JOB ITEM A>
Count the lines in the entries that contain the word "values", treating uppercase and lowercase as different. Give only the number.

DOCUMENT PASSAGE>

Figure 7 shows the corresponding vector diagrams in the $\alpha \beta$-plane before and during the short-circuit event. Figure 7b shows that the execution of the requested current space vector ${\underline{i}}_S^{\prime }$ would exceed the current capability of $i_{max}$. The current limitation leads to a corresponding executable current space vector ${\underline{i}}_{S,ref}$. Figure 6c and Figure 7b both show that the maximum current capability of $i_{max}=1.1\mathrm{pu}$ is respected by this executable current space vector ${\underline{i}}_{S,ref}$.

EXTRACTED RECORDS>
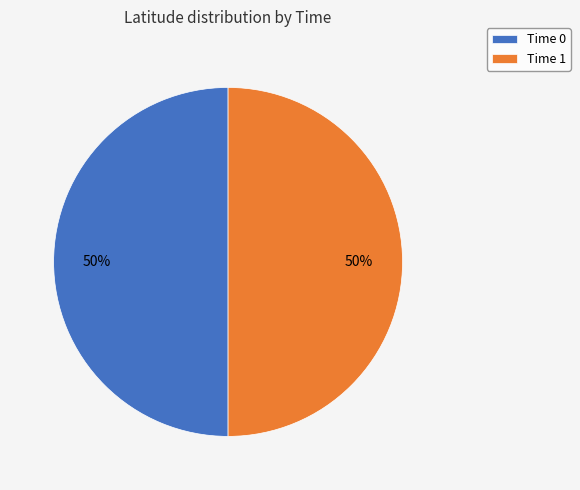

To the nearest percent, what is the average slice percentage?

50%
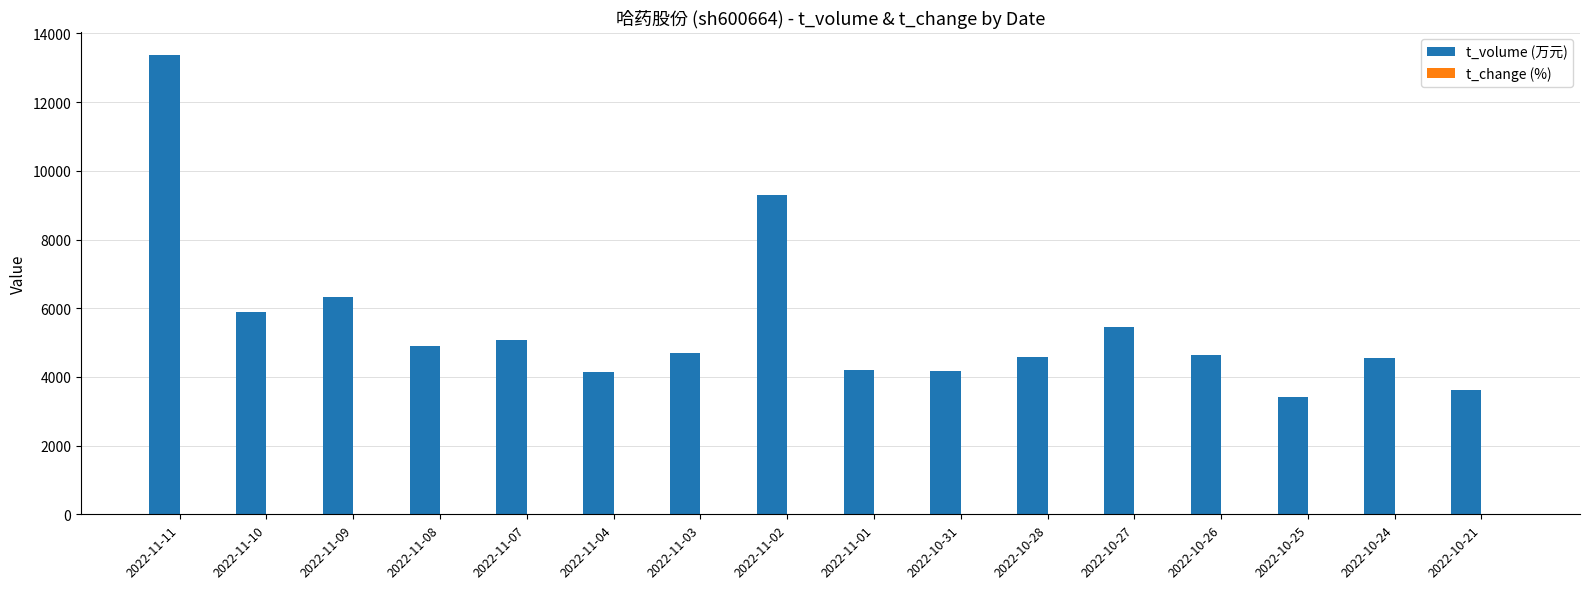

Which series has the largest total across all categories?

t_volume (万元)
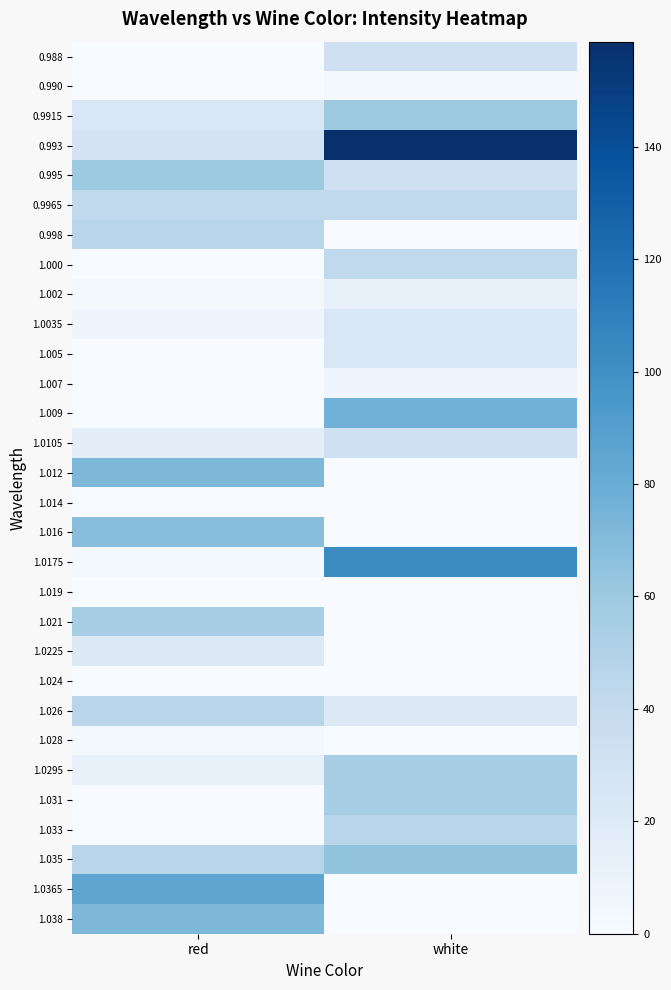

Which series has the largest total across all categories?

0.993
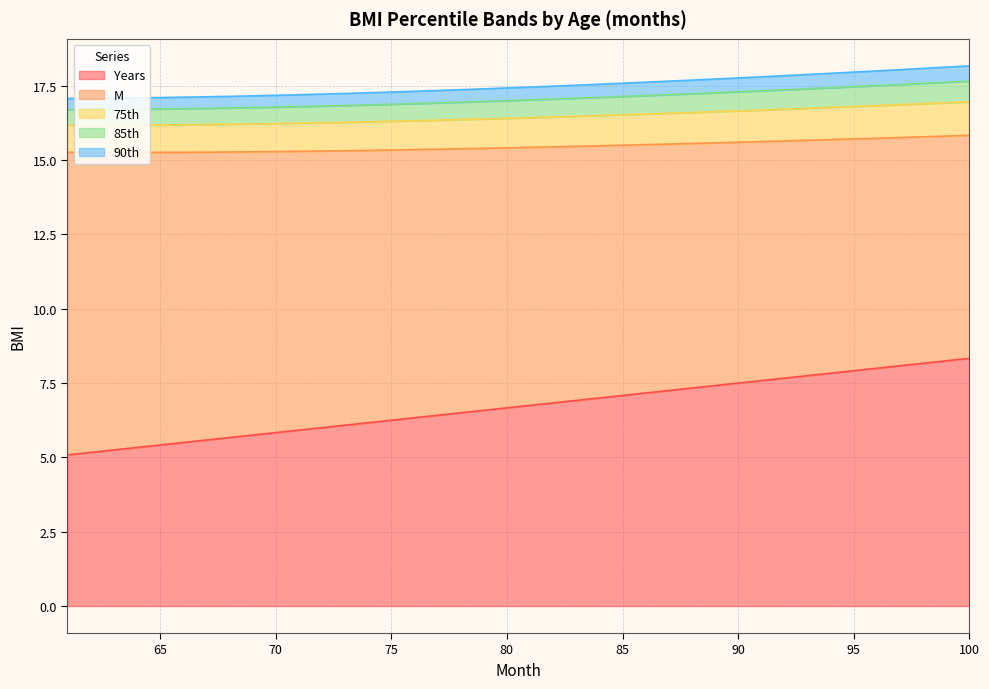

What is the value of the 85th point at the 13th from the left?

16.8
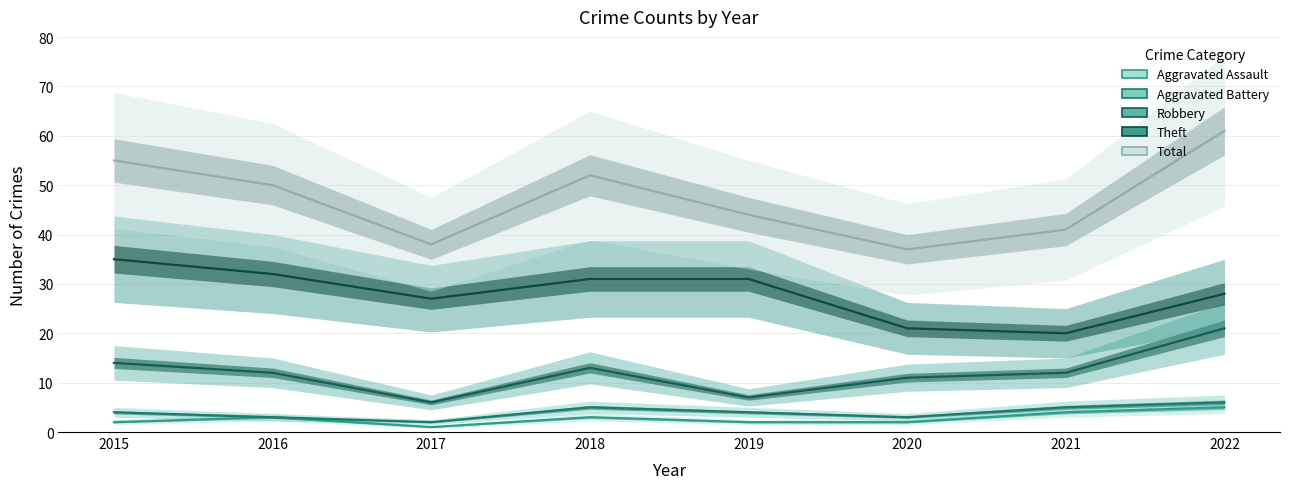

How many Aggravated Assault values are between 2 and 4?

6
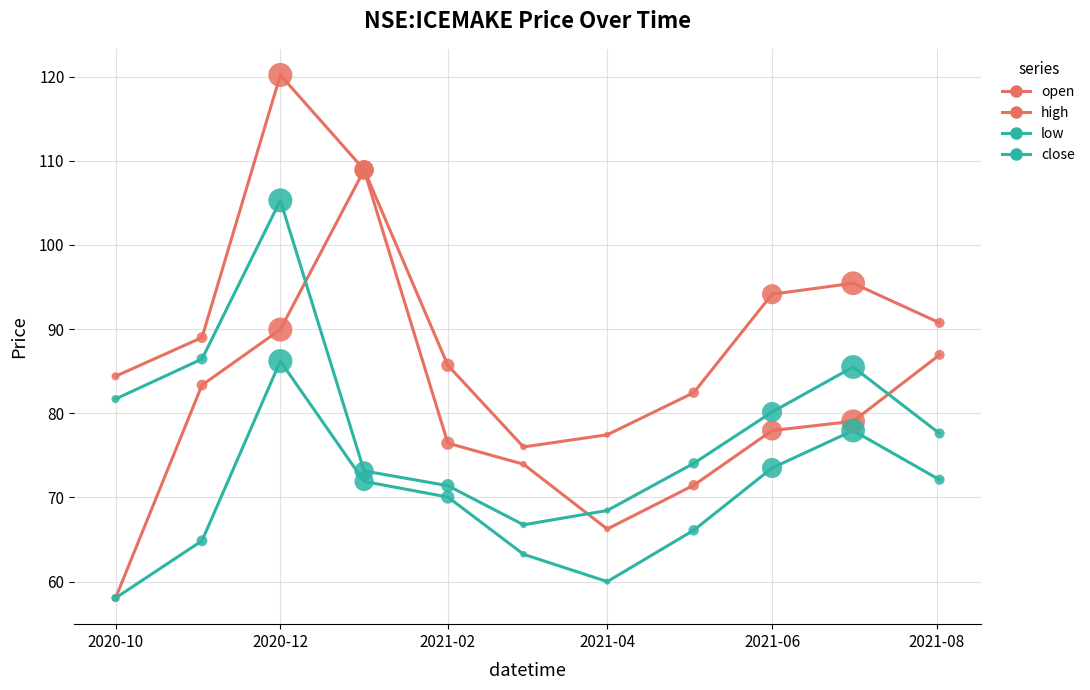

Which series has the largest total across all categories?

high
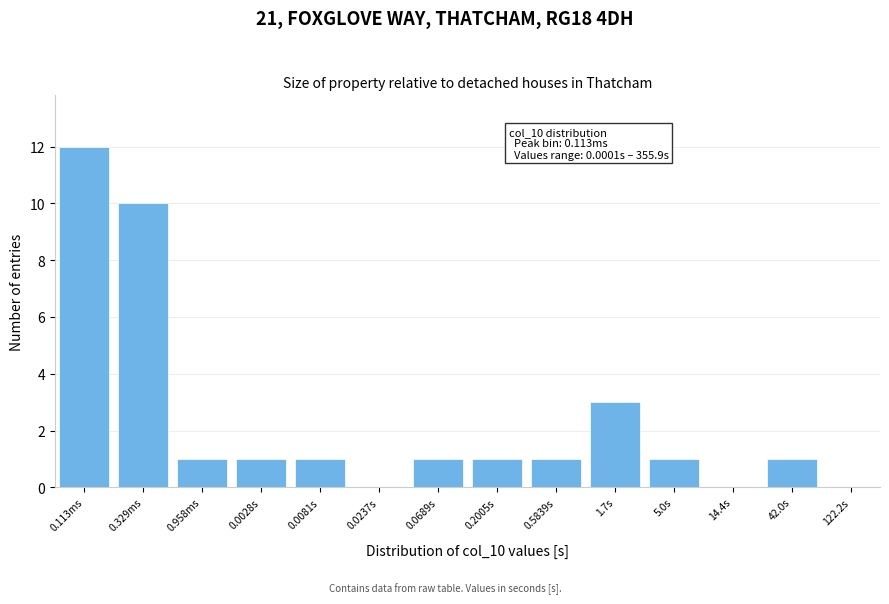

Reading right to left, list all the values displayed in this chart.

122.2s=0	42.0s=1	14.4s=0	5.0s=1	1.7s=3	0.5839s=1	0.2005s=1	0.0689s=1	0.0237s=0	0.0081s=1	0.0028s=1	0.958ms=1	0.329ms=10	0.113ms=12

JOB ITEM B>
Decide whether each statement below agrees with the passage on current limitation. For each one, answer yes or no and quote the words of the passage that decide it.
(i) The maximum current capability is 1.1 pu.
(ii) Figure 7 shows vector diagrams only after the short-circuit event.
(iii) Executing the requested current space vector would stay within the current capability.

WRITTEN REPLY A>
2

WRITTEN REPLY B>
(i) Yes: "the maximum current capability of $i_{max}=1.1\mathrm{pu}$ is respected"
(ii) No: "before and during the short-circuit event"
(iii) No: "would exceed the current capability of $i_{max}$"